**Selected passage**
- - -

With a distinguished background in premium audio equipment spanning over 70 years, Onkyo is widely respected as an industry leader, developing unique technologies that enrich the listening experience.
The NV10 is one of the first Kawai products to be engineered in partnership with Onkyo, and among the first digital musical instruments to utilise specialist components designed for high-end audio reproduction. This supreme level of quality epitomises the Novus concept, and reflects Kawai-Onkyo’s shared commitment to excellence.
The NV10’s audio output signal chain is optimised for fidelity and power, with 1-bit sample processing that enhances the depth and airiness of the Shigeru Kawai tone, and premium dual DAC components ensuring ultra-precise analogue conversion for each channel.
Onkyo’s unique DIDRC filter technology prevents super- high-frequency distortion, preserving the harmonic character of the original acoustic piano sound, while enhancements to the instrument’s three main power amplifiers deliver greater energy, richness and clarity.
Kawai NOVUS NV10
A brand new hybrid instrument that fuses Kawai’s finest acoustic and digital achievements, to redefine the grand piano experience for players and audience members alike.
The NV10 is the first digital piano to incorporate Kawai’s finest Millennium III grand piano keyboard action, a real damper pedal mechanism, and premium audio technologies developed by Onkyo. NOVUS is the embodiment of Kawai’s ‘the future of the piano’ company motto.

- - -

**Data listing**

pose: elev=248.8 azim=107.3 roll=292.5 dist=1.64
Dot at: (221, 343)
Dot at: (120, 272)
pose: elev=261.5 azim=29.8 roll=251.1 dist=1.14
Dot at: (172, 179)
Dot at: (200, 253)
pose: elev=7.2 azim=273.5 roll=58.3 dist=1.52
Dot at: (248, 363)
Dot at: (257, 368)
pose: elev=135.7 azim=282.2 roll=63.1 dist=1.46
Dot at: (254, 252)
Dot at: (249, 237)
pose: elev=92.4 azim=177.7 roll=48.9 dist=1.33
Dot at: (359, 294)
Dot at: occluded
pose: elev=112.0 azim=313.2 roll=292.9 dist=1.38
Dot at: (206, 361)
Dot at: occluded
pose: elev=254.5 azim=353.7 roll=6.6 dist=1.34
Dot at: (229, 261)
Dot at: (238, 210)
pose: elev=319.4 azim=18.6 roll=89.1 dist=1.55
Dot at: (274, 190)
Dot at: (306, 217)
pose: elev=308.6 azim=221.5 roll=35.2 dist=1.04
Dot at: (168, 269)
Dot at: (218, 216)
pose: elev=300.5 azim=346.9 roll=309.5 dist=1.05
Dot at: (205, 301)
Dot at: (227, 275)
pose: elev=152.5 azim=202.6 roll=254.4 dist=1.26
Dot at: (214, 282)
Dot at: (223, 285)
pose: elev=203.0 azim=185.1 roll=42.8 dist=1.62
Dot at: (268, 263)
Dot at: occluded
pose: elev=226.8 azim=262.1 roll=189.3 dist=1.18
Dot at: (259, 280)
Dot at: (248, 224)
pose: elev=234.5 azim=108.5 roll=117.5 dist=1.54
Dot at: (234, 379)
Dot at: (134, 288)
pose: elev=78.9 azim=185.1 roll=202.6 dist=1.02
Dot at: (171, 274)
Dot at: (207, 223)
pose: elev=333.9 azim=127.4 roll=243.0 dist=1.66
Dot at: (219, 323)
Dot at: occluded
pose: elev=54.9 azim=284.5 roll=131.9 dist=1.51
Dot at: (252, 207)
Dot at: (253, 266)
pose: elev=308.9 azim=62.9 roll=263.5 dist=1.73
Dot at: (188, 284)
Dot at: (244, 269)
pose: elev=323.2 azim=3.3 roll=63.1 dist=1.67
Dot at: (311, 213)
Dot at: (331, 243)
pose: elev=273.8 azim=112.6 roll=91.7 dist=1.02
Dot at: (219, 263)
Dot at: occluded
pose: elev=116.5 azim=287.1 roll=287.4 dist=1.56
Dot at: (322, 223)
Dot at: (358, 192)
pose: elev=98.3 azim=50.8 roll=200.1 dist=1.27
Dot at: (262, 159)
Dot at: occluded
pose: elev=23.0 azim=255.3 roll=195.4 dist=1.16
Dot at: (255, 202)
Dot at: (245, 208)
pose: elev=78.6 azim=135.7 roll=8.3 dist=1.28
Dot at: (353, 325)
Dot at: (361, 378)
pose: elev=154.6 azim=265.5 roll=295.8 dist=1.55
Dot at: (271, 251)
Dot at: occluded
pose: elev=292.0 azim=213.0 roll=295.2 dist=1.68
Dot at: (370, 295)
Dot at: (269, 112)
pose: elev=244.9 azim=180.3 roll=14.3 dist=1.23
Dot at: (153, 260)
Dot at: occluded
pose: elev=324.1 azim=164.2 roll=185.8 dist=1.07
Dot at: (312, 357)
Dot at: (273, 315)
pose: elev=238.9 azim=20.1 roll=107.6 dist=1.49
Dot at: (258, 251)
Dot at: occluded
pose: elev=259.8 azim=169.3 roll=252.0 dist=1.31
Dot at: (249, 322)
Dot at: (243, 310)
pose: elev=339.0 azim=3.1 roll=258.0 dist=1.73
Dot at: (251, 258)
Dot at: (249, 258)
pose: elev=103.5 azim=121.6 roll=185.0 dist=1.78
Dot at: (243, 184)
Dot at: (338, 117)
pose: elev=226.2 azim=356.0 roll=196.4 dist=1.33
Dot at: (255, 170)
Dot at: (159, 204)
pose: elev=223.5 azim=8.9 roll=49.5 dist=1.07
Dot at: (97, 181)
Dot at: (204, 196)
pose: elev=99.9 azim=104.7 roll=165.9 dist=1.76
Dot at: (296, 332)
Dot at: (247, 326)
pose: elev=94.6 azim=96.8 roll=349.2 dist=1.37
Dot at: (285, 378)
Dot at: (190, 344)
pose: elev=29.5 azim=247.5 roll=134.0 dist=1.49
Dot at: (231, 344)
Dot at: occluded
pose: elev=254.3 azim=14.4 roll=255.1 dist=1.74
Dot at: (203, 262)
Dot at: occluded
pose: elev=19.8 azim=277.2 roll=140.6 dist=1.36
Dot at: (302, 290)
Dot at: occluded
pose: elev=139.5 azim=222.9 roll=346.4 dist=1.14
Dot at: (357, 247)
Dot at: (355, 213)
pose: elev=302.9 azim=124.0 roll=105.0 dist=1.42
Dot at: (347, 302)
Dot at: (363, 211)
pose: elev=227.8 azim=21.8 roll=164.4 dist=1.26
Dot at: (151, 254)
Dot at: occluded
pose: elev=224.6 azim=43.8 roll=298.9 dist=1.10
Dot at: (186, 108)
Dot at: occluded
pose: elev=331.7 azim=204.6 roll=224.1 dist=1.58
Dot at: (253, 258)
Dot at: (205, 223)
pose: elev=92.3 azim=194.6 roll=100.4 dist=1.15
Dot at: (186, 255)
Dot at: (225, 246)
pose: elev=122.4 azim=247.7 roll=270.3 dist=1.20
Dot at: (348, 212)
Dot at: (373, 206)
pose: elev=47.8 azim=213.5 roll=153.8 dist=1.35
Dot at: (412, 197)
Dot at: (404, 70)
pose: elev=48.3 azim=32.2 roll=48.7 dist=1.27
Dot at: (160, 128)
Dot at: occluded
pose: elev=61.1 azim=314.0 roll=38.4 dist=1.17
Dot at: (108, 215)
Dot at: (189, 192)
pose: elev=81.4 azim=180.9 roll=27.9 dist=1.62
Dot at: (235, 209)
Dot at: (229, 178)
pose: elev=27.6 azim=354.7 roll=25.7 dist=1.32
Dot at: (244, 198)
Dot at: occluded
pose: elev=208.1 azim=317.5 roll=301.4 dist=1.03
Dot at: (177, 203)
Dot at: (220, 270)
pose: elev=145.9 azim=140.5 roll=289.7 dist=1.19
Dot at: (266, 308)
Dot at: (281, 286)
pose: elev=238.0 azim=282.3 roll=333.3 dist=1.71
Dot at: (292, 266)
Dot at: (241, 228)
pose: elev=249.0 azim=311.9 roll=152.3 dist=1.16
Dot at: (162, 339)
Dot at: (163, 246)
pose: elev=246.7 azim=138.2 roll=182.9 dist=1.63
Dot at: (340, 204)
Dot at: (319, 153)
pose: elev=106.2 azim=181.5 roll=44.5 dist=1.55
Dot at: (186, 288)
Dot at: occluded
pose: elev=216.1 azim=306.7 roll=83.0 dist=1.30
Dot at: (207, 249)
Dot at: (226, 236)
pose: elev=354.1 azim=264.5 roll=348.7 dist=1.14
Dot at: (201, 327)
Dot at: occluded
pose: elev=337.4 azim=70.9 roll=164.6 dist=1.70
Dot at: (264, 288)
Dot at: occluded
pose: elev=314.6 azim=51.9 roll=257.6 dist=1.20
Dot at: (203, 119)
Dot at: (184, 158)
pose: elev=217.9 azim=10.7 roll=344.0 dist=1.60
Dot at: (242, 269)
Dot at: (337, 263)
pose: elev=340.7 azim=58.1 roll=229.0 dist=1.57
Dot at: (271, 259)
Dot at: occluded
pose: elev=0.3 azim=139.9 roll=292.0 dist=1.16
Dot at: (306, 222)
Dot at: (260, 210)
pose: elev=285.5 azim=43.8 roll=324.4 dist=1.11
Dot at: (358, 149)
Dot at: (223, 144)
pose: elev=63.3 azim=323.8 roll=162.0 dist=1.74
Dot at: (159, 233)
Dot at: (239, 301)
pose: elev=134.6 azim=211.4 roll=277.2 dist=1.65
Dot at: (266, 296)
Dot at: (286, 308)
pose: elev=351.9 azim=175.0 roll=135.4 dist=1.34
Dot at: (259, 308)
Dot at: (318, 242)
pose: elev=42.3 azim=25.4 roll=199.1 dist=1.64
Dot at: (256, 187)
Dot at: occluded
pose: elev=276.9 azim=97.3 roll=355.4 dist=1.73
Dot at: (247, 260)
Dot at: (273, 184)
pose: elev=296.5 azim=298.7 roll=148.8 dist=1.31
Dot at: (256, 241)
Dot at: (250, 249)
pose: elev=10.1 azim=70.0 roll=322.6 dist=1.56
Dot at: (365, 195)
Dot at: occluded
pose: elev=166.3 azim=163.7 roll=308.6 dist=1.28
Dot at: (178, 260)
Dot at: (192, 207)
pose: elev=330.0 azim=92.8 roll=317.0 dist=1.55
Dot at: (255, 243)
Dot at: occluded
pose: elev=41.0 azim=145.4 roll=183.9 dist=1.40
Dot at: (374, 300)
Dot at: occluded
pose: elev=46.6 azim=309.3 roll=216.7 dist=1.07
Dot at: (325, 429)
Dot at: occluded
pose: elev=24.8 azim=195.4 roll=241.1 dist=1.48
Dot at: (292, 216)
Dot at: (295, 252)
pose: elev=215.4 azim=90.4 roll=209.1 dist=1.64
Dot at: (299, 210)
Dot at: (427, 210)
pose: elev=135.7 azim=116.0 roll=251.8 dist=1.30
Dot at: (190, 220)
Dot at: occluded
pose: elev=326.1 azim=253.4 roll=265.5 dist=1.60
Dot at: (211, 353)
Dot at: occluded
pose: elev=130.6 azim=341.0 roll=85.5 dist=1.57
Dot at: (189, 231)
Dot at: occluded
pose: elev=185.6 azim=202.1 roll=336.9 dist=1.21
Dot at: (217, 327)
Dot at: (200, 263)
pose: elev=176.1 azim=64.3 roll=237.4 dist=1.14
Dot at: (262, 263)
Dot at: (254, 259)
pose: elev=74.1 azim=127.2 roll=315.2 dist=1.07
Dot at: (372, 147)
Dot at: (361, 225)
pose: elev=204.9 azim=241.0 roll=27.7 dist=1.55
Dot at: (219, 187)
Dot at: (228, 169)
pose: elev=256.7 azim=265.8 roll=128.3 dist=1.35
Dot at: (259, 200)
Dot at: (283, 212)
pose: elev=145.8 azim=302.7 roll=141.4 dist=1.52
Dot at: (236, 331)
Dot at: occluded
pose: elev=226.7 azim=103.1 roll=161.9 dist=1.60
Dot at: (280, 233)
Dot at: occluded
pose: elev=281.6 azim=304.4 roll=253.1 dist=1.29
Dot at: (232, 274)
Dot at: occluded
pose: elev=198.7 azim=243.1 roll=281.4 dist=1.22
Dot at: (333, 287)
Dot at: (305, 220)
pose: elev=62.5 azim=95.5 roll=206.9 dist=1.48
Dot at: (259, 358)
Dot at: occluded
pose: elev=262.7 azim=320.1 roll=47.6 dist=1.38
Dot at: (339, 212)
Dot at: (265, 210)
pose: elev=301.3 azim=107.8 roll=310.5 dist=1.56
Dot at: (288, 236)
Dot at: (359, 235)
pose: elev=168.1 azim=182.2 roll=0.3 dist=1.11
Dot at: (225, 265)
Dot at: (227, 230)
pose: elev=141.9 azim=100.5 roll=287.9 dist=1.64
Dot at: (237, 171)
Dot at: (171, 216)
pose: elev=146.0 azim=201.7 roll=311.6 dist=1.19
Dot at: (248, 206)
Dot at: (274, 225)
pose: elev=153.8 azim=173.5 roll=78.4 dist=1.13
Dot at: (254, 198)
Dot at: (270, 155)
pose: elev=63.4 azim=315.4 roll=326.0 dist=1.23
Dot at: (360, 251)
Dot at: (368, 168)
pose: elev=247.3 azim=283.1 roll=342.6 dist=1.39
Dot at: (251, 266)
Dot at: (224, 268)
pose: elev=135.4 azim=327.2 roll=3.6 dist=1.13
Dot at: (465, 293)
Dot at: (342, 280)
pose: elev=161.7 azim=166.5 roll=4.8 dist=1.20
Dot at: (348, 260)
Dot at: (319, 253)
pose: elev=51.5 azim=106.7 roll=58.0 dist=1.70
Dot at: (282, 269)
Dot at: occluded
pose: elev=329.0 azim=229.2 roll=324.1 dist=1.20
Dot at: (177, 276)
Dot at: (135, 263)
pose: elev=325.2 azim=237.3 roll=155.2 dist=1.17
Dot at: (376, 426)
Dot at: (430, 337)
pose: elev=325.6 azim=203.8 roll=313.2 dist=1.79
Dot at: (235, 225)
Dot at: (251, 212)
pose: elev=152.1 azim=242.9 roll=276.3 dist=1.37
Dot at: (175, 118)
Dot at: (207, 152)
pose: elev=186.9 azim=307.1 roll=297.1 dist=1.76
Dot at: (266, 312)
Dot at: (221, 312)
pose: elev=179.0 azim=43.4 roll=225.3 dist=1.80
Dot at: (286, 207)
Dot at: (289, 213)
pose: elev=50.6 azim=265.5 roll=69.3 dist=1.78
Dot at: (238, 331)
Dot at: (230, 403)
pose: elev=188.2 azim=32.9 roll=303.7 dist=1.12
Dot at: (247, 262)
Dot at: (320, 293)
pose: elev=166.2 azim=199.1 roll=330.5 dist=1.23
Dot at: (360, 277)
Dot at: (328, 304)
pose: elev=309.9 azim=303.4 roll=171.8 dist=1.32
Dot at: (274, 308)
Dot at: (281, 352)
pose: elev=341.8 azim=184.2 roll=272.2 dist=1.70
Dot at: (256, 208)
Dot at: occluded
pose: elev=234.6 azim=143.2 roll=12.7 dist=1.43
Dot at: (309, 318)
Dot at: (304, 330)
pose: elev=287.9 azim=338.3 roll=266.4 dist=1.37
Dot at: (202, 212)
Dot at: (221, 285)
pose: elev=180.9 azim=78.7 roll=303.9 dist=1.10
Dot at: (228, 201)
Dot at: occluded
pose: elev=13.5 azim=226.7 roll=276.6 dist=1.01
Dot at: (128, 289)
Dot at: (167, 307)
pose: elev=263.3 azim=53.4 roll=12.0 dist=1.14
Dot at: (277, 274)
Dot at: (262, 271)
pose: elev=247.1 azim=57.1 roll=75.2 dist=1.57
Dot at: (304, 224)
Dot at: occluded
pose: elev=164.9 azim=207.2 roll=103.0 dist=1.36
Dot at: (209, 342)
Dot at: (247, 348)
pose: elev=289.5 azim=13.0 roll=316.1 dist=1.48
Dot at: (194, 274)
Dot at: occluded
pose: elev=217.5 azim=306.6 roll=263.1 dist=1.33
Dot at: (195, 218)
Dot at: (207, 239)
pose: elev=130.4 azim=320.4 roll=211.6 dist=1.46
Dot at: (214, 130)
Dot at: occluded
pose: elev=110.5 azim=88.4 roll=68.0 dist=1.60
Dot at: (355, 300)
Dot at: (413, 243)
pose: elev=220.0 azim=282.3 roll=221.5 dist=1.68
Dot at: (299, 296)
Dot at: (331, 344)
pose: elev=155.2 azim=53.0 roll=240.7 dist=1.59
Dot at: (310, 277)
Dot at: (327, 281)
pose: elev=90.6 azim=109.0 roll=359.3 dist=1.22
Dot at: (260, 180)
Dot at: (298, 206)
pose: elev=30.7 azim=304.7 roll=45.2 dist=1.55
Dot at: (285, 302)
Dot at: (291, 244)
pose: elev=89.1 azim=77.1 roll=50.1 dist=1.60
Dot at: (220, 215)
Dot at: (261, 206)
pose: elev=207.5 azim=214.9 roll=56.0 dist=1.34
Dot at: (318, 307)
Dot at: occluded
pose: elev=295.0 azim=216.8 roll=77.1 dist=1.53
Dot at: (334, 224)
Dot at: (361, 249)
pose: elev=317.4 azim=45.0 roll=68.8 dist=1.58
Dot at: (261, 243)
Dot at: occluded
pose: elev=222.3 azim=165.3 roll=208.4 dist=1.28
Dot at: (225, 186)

- - -

**What this exercise asks**
1 > According to the passage on the Kawai NV10, how many years does Onkyo's background in premium audio equipment span?
2 > Resume the passage on the Kawai NV10 after its final sentence, keeping its formal tone.
The lines above are drawn from a different source than the passage on the Kawai NV10.

**List of answers**
1 > Over 70 years.

2 >
Onkyo Scepter (FFM 2017 special edition)
The latest edition of Onkyo’s flagship high-end speaker system, selected for their exceptional ability to reproduce the broad dynamic range of orchestral recordings.
These special edition pieces feature a luxurious ebony polish appearance, provided by Kawai’s acoustic piano finishing division based in Ryuyo, Japan.
Piano solo performed on the NOVUS NV10:
1. Musica Nara (Minako Tokuyama)
2. Scherzo No. 2, Op. 31 (Fryderyk Chopin)
Ensemble performed on the NOVUS NV10, with backing accompaniment produced by the Onkyo speaker system:
3. Fugace from Suite for Flute and Jazz Trio (Claude Bolling)
4. Piano Concerto No. 2, Op. 18 (Sergei Rachmaninoff)
After graduating from Tokyo University of the Arts, Ayano chose to further her piano development by moving to Germany. She attended the State University of Music and the Performing Arts Stuttgart, and graduated with the highest possible score, receiving special honours.
Ayano continued her education at the Mannheim University of Music, studying for the German national qualification for musical performance, while also appearing with the Baden-Baden symphony orchestra.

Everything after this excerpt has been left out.